─── TRECHO SELECIONADO

A receita líquida subiu 54,5%, para R$ 14,2 milhões.


Divulgação / Rossi

EBITDA

O EBITDA (lucros antes de juros, impostos, depreciação e amortização, na sigla em inglês) ajustado foi negativo em R$ 48,1 milhões no trimestre.

Entretanto, isso representa uma variação positiva de 48,3% em comparação ao mesmo período de 2019, quando ficou negativo em R$ 93,0 milhões.

Já no acumulado do ano o EBITDA ajustado foi negativo em R$ 171,3 milhões, 17,2% menor que os R$ 207,0 milhões do mesmo trimestre do ano passado.

A margem EBITDA ajustado caiu 670,8 pontos percentuais.

Saiu de negativos 1.008,1% no terceiro trimestre de 2019 para negativos 337,3% deste trimestre.

Vendas da Rossi

No trimestre, as vendas brutas contratadas totalizaram R$ 44,3 milhões.

Desses, R$ 39,5 milhões são parte da Rossi, um aumento de 17% na comparação anual e de 40% trimestralmente.

Já no acumulado do ano, as vendas atingiram R$ 114,1 milhões, sendo R$ 98,6 milhões na parte da Rossi.

──────
─── DADOS FORNECIDOS

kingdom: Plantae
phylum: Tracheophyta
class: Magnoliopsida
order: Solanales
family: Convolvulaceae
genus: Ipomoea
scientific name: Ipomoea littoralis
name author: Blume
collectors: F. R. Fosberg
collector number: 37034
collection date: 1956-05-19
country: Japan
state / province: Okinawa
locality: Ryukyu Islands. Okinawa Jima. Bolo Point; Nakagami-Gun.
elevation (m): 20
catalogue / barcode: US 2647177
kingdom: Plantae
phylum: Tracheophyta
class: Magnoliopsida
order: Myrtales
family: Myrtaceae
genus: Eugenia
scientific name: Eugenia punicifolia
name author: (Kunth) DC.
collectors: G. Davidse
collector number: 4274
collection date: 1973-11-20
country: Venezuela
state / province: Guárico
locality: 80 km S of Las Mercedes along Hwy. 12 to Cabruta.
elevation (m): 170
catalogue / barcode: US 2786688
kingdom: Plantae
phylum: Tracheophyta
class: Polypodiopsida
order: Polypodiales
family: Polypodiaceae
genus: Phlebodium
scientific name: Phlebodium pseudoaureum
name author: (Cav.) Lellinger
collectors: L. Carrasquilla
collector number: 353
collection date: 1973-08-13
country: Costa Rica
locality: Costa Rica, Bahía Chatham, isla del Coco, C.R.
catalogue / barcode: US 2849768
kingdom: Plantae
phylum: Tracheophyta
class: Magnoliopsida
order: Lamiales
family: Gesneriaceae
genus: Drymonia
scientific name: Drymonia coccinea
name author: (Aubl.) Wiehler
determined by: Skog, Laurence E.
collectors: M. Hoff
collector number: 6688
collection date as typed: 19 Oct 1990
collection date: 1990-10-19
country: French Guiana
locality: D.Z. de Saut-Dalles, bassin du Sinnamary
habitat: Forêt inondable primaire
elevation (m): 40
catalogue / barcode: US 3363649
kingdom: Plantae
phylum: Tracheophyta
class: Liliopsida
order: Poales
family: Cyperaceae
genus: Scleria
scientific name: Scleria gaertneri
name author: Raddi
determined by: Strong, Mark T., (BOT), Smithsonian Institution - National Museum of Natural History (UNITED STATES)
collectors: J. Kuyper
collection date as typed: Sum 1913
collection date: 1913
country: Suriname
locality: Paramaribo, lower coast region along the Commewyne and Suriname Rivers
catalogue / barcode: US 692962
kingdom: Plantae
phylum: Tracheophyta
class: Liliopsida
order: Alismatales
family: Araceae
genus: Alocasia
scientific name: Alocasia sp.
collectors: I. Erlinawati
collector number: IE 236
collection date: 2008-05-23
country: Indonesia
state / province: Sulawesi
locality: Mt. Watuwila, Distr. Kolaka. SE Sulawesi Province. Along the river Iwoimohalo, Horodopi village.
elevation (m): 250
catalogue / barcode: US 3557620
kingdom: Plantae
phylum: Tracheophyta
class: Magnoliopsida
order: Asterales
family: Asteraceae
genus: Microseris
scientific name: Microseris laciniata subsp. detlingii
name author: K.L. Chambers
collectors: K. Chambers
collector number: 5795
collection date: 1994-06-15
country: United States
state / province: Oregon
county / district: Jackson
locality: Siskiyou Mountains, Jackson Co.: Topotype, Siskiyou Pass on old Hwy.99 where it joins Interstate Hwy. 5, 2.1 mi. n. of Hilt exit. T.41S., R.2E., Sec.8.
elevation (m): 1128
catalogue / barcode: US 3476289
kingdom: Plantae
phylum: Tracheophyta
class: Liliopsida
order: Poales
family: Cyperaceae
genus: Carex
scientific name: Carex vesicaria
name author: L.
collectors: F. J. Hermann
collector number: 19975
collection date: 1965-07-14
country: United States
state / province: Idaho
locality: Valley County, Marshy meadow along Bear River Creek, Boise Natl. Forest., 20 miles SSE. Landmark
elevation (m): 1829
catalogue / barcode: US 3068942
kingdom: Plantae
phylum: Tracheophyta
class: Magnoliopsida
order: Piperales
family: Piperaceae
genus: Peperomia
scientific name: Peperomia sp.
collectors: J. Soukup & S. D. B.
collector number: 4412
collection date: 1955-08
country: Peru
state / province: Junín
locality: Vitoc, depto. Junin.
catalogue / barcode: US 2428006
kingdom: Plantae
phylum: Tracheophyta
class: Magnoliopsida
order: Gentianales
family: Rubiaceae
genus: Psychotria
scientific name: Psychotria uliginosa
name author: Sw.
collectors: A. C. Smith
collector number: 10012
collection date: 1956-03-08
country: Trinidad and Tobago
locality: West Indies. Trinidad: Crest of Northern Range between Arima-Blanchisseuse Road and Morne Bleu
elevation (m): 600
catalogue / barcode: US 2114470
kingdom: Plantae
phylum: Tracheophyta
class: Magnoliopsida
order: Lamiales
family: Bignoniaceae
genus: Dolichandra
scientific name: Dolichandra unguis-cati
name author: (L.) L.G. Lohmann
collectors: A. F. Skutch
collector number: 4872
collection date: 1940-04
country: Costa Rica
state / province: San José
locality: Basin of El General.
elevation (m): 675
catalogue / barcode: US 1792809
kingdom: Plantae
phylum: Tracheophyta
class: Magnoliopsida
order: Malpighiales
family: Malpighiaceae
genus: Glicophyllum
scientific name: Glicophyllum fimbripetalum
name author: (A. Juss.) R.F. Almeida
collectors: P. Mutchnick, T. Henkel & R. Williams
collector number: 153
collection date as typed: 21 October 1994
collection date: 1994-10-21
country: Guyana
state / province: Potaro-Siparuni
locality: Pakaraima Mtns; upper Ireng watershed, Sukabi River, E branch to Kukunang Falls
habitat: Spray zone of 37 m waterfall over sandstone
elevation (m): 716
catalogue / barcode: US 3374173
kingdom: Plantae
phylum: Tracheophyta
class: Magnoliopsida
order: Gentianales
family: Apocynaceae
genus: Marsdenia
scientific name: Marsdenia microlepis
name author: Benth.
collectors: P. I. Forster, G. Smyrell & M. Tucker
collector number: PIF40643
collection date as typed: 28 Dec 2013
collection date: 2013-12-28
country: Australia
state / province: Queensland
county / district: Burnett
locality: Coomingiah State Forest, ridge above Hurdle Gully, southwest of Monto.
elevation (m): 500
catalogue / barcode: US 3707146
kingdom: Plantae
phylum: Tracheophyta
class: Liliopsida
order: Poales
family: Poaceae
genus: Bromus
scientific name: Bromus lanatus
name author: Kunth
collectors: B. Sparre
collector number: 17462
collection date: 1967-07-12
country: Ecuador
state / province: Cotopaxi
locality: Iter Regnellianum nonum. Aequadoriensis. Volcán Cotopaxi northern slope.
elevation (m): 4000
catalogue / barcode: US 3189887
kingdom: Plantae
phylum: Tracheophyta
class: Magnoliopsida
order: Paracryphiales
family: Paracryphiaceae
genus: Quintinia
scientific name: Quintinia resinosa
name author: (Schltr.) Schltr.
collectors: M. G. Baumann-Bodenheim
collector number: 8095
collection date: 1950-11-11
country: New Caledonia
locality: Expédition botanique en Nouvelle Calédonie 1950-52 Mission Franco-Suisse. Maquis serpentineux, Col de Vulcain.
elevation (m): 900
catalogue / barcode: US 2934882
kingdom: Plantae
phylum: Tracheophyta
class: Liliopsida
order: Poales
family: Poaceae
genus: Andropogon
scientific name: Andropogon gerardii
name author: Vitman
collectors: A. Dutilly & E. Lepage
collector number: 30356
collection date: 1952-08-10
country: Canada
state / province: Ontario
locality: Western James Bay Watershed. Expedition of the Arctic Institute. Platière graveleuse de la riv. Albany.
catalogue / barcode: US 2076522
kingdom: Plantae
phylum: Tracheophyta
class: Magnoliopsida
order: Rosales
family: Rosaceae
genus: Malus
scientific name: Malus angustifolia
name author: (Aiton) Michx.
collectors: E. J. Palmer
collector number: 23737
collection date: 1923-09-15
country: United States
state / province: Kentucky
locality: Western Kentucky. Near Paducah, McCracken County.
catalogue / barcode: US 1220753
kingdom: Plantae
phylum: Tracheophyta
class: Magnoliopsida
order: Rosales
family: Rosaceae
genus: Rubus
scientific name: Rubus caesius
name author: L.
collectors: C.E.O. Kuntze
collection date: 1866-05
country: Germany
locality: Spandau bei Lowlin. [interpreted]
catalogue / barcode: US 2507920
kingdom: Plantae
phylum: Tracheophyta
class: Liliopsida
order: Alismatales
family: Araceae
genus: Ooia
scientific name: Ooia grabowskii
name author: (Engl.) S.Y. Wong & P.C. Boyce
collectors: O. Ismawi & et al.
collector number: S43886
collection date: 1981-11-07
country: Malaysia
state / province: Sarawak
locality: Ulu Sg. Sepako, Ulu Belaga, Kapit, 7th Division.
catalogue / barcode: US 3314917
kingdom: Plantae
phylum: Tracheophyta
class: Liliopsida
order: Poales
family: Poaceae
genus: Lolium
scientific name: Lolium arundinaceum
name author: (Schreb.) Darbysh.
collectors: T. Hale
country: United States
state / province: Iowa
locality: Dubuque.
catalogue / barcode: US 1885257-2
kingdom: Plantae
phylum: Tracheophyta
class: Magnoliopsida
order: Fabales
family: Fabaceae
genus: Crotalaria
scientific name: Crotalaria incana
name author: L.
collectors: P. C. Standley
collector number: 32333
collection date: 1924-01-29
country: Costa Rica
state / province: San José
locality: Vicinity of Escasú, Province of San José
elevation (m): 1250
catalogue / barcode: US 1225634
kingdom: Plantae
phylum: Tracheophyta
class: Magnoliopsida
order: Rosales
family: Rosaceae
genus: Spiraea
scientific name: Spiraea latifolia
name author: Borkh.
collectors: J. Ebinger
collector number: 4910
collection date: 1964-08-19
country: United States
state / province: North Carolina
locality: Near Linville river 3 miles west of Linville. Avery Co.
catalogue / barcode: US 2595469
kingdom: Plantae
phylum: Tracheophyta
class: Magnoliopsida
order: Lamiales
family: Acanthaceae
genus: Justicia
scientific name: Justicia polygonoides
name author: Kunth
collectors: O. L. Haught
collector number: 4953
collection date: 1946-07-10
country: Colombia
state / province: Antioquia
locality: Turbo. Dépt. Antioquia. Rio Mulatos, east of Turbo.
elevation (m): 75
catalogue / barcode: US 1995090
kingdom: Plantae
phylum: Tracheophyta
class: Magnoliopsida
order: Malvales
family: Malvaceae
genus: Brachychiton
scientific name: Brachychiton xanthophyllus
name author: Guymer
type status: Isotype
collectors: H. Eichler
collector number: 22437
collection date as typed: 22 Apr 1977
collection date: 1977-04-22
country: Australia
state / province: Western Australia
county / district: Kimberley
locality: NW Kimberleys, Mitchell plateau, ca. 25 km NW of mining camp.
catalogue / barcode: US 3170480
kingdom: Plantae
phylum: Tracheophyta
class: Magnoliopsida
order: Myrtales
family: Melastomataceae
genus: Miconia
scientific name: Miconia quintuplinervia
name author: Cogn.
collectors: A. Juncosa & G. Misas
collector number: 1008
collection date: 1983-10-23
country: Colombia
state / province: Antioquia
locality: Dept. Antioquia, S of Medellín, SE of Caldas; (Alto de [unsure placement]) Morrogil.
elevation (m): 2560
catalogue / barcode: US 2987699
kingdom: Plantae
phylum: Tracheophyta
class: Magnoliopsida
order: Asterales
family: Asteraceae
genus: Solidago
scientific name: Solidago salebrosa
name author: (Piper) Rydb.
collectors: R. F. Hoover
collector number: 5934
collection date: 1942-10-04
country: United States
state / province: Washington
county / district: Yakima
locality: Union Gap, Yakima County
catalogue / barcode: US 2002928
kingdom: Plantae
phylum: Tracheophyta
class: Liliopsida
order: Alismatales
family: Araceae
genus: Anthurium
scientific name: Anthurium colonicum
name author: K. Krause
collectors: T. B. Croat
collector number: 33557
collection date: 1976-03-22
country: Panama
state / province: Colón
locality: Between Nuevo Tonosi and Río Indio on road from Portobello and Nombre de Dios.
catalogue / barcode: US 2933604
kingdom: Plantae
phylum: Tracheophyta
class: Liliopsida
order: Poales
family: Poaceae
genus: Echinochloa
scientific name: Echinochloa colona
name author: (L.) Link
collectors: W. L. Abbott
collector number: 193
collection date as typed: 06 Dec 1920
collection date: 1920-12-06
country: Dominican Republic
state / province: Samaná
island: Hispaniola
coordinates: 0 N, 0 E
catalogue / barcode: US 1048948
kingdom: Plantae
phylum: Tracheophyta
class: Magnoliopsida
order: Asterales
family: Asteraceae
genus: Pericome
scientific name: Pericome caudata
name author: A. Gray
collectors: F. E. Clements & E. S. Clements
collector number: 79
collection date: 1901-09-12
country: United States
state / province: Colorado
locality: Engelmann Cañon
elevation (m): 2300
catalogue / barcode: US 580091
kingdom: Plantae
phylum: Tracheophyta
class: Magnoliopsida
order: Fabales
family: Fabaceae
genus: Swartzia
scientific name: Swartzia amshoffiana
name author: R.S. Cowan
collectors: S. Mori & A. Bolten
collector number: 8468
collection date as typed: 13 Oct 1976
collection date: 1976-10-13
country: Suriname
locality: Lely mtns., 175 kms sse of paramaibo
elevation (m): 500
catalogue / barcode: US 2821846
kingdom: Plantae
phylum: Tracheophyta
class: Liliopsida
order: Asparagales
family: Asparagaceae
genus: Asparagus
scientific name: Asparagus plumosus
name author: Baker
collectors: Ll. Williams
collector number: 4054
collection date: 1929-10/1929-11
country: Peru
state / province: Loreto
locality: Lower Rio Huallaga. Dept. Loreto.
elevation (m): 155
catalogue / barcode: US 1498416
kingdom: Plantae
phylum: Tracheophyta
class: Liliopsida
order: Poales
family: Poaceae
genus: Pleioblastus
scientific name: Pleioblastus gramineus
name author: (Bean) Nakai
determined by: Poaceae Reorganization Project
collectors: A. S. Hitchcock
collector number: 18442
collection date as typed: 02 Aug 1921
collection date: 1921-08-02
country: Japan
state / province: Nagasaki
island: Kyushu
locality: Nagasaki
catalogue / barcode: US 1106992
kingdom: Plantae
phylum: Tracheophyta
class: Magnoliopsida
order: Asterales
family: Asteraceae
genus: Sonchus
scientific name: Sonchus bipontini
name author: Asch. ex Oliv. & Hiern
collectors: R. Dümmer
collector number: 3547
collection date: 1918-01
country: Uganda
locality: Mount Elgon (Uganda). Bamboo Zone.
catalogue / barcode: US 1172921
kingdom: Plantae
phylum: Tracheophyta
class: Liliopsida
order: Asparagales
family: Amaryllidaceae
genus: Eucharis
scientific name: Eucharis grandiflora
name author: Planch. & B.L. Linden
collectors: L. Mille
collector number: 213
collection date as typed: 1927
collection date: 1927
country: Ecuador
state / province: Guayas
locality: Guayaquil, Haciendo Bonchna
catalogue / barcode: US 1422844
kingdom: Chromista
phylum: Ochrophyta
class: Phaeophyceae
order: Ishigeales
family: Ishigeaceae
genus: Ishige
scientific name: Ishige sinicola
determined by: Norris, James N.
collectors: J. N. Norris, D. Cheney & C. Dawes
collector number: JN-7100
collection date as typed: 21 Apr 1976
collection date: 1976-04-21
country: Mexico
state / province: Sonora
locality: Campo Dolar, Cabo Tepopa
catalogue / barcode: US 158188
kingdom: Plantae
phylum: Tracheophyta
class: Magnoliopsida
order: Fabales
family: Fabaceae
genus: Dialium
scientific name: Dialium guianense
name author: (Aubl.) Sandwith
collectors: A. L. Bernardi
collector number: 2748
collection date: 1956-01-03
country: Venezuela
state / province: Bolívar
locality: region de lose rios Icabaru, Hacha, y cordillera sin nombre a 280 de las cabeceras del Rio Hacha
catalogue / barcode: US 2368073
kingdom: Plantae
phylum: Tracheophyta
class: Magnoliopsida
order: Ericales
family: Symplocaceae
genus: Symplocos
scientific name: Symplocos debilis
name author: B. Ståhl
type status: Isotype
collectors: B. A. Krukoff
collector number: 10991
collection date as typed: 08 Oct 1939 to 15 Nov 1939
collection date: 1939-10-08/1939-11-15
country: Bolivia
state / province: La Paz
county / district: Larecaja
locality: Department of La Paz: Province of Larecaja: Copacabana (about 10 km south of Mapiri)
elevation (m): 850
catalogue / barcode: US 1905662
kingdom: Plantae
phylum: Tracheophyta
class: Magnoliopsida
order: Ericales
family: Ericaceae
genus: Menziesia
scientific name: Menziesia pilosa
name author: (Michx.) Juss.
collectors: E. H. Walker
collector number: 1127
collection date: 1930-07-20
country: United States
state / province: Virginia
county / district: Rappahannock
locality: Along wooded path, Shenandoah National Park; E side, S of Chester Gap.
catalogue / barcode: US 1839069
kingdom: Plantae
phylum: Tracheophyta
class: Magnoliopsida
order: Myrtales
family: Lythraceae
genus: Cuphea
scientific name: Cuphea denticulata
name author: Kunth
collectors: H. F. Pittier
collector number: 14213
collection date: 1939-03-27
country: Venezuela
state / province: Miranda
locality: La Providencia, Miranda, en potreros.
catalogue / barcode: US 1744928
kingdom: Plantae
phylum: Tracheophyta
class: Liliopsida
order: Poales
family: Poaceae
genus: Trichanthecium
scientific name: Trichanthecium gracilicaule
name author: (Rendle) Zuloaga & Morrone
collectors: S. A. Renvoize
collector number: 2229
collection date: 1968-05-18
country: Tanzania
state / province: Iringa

──────

■ **TAREFA PROPOSTA**
Retome o texto sobre os resultados trimestrais da Rossi e continue-o a partir da última frase apresentada.

■ **RESULTADO DO EXERCÍCIO**
É uma queda de 17% na parte da Rossi, comparado ao mesmo período de 2019.

Banco de terrenos

Ao final do terceiro trimestre, o estoque de terrenos possuía Valor Geral de Vendas (VGV) de R$ 7,9 bilhões.

Desses, a parte da Rossi é de R$ 5,5 bilhões.

São R$ 7,3 bilhões para incorporação imobiliária e loteamento e R$ 600 milhões para desmobilização.

Parte destes terrenos disponíveis para desmobilização será utilizada para quitar a dívida corporativa da companhia.

Outra parte, R$ 2,4 bilhões (R$ 1,7 bilhão da Rossi) está disponível para lançamentos possíveis no curto prazo.

3T20 é um marco, segundo CEO

Segundo João Paulo Franco Rossi Cuppoloni, CEO da empresa, “o terceiro trimestre de 2020 representa um marco no processo de retomada da construção civil brasileira e, mais especificamente, das empresas do setor de incorporação imobiliária”.

“Mesmo em um ano bastante desafiador, marcado pelos impactos socioeconômicos trazidos pelo isolamento social e pelas demais restrições impostas pela pandemia, a companhia apresentou melhora nos seus principais indicadores operacionais, que já retornaram para patamares pré-pandemia”, afirmou.